Opinion
February 1, 1988
Adjudged that the determination is confirmed and the proceeding is dismissed on the merits, with costs.
The petitioner contends that the penalty imposed by the respondent, i.e., suspension of its liquor license for 52 days and a $1,000 bond forfeiture, for a violation of Alcoholic Beverage Control Law § 65 (1) (sale of alcoholic beverages to a minor) was so disproportionate to the offense as to shock one's sense of fairness (see, Matter of Pell v Board of Educ., 34 N.Y.2d 222, 233). We disagree.
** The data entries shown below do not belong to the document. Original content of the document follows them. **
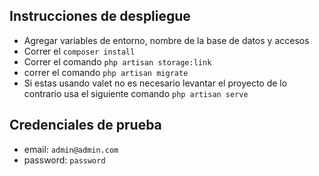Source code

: ## Instrucciones de despliegue
- Agregar variables de entorno, nombre de la base de datos y accesos 
- Correr el `composer install`
- Correr el comando `php artisan storage:link`
- correr el comando `php artisan migrate`
- Si estas usando valet no es necesario levantar el proyecto de lo contrario usa el siguiente comando `php artisan serve`
## Credenciales de prueba
- email: `admin@admin.com` 
- password: `password`
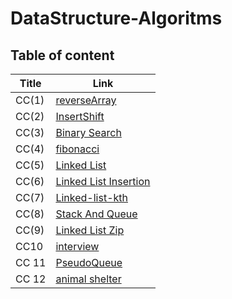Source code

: # DataStructure-Algoritms

## Table of content

| Title | Link |
| ----------- | ----------- |
| CC(1) | [reverseArray](./DataStructure/reverseArray.md) |
| CC(2) | [InsertShift](./DataStructure/insertShift.md)|
| CC(3) |[Binary Search](./DataStructure/BinarySearch.md)
| CC(4)|[fibonacci](./DataStructure/ficonacci.md)|
|CC(5)|[Linked List](./DataStructure/Linked_List/linkedList.md)|
| CC(6)|[Linked List Insertion](./DataStructure/Linked_List/LinkedInserstion.md)|
|CC(7)|[Linked-list-kth](./DataStructure/Linked_List/LinkedListKth.md)|
|CC(8)|[Stack And Queue](./DataStructure/StackAndQueue/StackAndQueue.md)|
|CC(9)|[Linked List Zip](./DataStructure/Linked_List/LinkedLZip.md)|
| CC10| [interview](./cc10.md)|
|CC 11|[PseudoQueue](./DataStructure/StackAndQueue/pseudoQueue.md)|
| CC 12|[animal shelter](./DataStructure/StackAndQueue/CC12.md)|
In imposing a penalty, the State Liquor Authority is entitled to consider the nature and gravity of the violation and the previous record and history of the licensee and the licensed premises (see, Awrich Rest. v New York State Liq. Auth., 92 A.D.2d 925, affd 60 N.Y.2d 645, quoting Matter of Johnston v Rohan, 2 A.D.2d 932). In the latter regard, the record reveals a prior violation of the Alcoholic Beverage Control Law and numerous letters of warning. Under the circumstances, the penalty imposed should not be disturbed (see, Matter of Pell v Board of Educ., supra; Matter of Stolz v Board of Regents, 4 A.D.2d 361).
We have reviewed the petitioner's remaining arguments and find them to be without merit. Bracken, J.P., Kunzeman, Spatt and Sullivan, JJ., concur.